= WHAT THE TASK ASKS =
Count the lines in the rows below that contain the word "unit" and state only the resulting number.

Measurement reading data
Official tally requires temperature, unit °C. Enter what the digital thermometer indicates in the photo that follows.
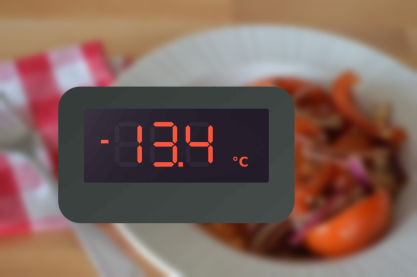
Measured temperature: -13.4 °C
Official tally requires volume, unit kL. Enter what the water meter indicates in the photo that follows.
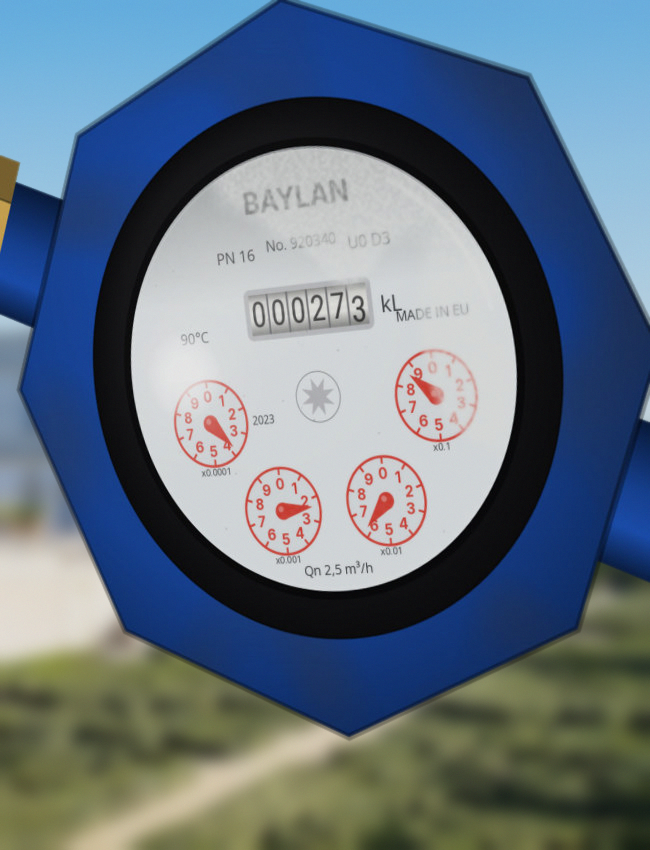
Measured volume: 272.8623 kL
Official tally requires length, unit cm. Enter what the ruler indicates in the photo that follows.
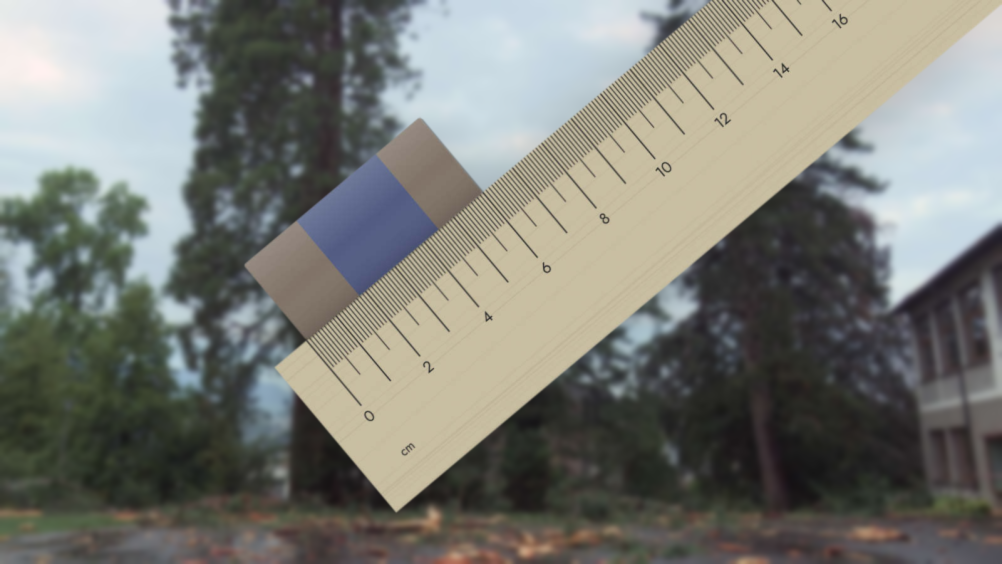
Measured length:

= COMPLETED TASK =
3